In response to the outcry, Sabyasachi removed their ads and released a statement of apology on Instagram that stated: “The campaign was intended as a celebration and we are deeply saddened that it has instead offended a section of our society.” 

The removal of the Mangalsutra campaign is the third in a series of informal ad censorships led by the ruling Hindu nationalistic party, which has been tightening its grip on the country’s biggest companies.

In October, Mishra issued a warning against India’s largest natural healthcare and Ayurvedic company Dabur when it released a commercial that featured a lesbian couple celebrating the Hindu festival of Karva Chauth. The company also caved to the minister’s threats and pulled the commercial to avoid legal repercussions. Commenting on the company’s withdrawal of the ad, supreme court judge DY Chandrachud said that it had to be removed due to “public intolerance.” 


In the same month, clothing company FabIndia received major flak from ruling party politicians for using the partially Urdu phrase “Jashn-e-Riwaaz,” which translates to “Celebration of Tradition,” to promote its upcoming collection ahead of the Hindu festival of Diwali. The phrase drew condemnation for allegedly hurting the sentiments of the Hindu community. 

While Urdu originated in 12th century India and is currently one of its 22 official languages, it uses a Persian-Arabic script and is considered a “Muslim language” by many Indians. Even though it’s spoken by India’s Muslims, who make up 14 percent of the country’s population, it’s increasingly controversial for Hindu hardliners who focus on it also being the national language of India’s bitter rival, Pakistan. Since Modi has come to power, numerous towns, cities and streets have lost their Urdu names for new Hindi names.

In 2020, the jewellery company Tanishq faced threats, protests and calls for a boycott by Hindu nationalist groups after it featured a Hindu-Muslim couple in its television advertisement. The brand was accused of trying to promote “love jihad,” the far-right conspiracy theory that Muslim men are out to marry Hindu women to convert them to Islam. 

Media experts believe that the growing red tape around brand advertisements can ultimately lead to an atmosphere of stifled creative expression. 


“There is bound to be some amount of self-censorship as a result of what we call the ‘chilling effect’. Brands and agencies are bound to think up as many situations and counterpoints themselves at the scripting stage and may want to avoid any kind of online backlash.

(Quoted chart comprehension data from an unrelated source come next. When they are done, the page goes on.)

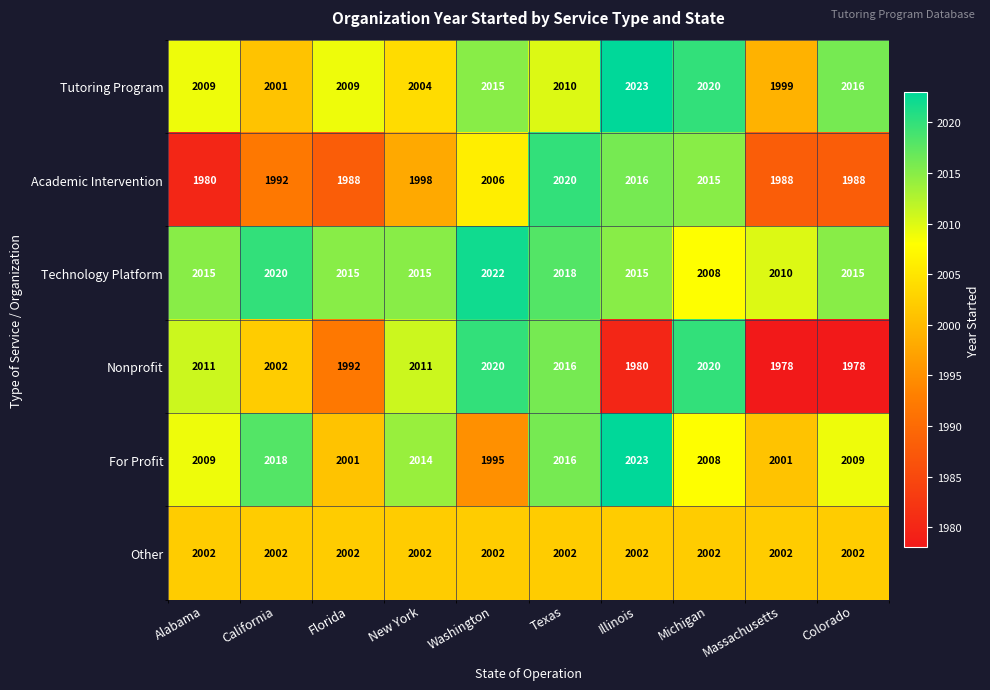

What is the greatest value displayed?

2023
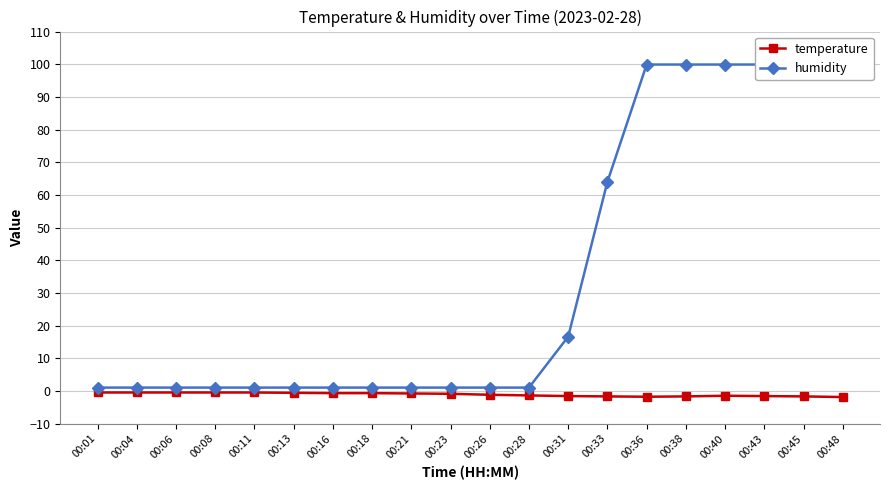

What is the difference between the highest and lowest values at 00:11?

1.5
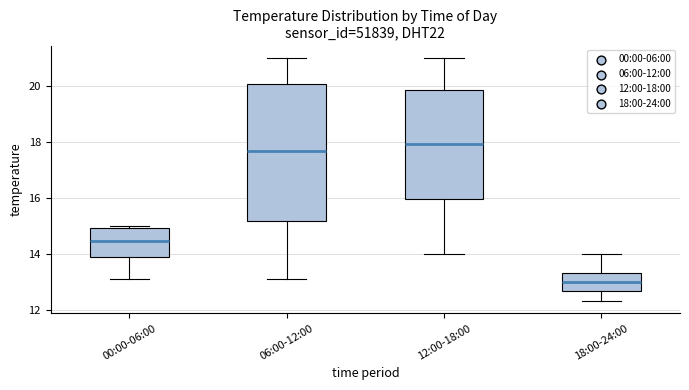

Which box has the highest median line?

12:00-18:00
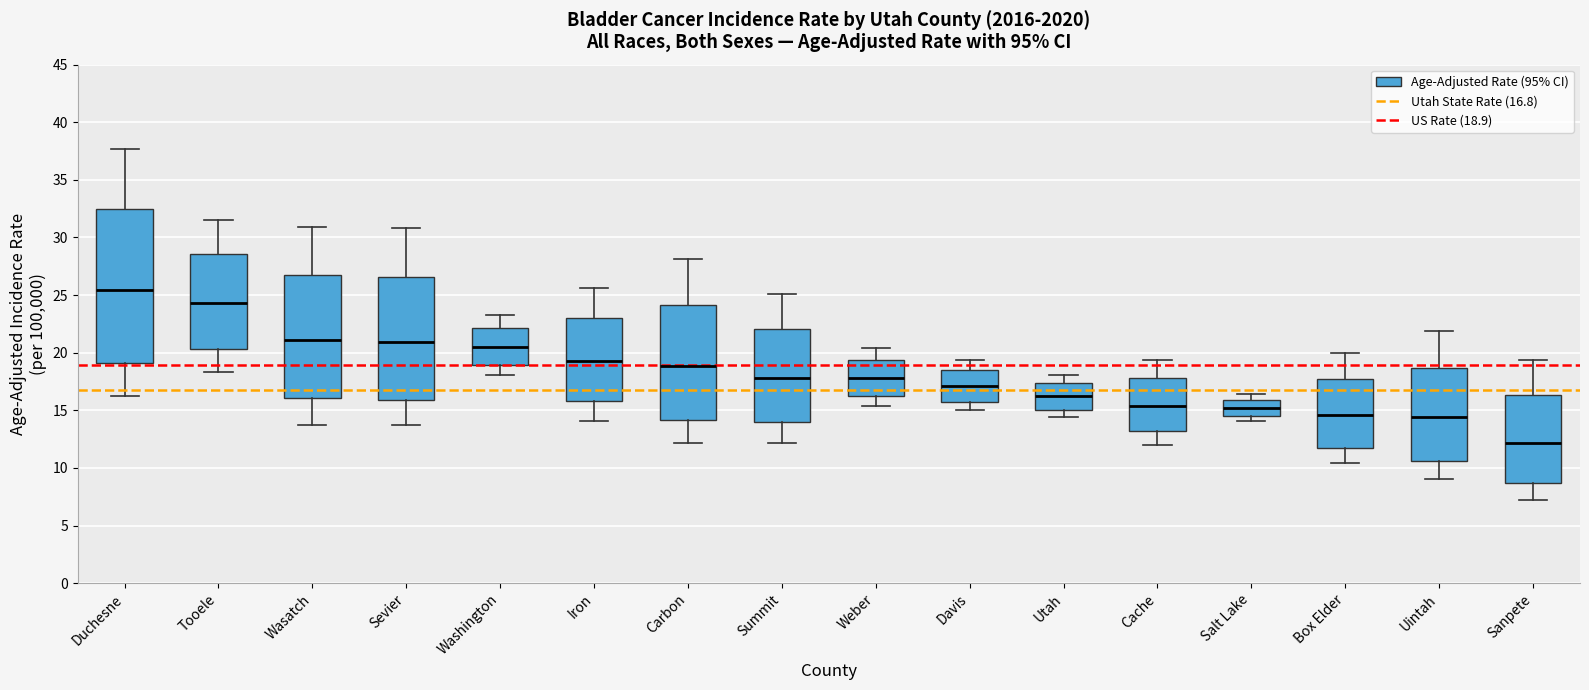

Which box is the tallest, from its lower edge to its upper edge?

Duchesne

That would inhibit ideas and creativity eventually,” communications strategy consultant Karthik Srinivasan told VICE World News. 

According to Rohit Chopra, professor of communications at Santa Clara University in California, increasing pressure on corporations can also have a domino effect by seeping into consumer purchasing behaviors and attitudes. 

“It leads to a peculiar form of regressive consumer behavior where being a ‘good Hindu’ is now coded as supporting Hindutva-compliant corporations,” Chopra told VICE World News.  

“So we will see a ‘be Hindu, buy Hindu’ logic more prominently expressed in purchasing behavior, where Hindu is increasingly defined in narrow terms as militant, nationalistic, divested of any association with other faiths, especially Islam and Christianity. And, in turn, brands will cater more to this expectation and reinforce it,” Chopra added. 

In light of the latest controversy, the hashtags #Sabyasachi_Insults_HinduCulture and #BoycottSabyasachi trended on Twitter. 

The Modi government subscribes to the ideology of Hindutva that views India as an exclusively Hindu nation despite its multi-religious communities and history. Since Modi’s rise to power in 2014, India has experienced a steep rise in hate crimes and legislative discrimination against the country’s minorities, especially toward its 200 million Muslims  

“This kind of bullying and muscle flexing by the Hindu right serves several political purposes. It is meant to reiterate that the true guardians of Hinduism are the Hindu right-wing groups that intimidate corporations and others on grounds of ‘hurting Hindu sentiments,’” said Chopra. 

“It sends a message to the corporate world, advertising world, media and Bollywood that they have to fall in line with endorsing the ideology of the BJP and the Hindu right.”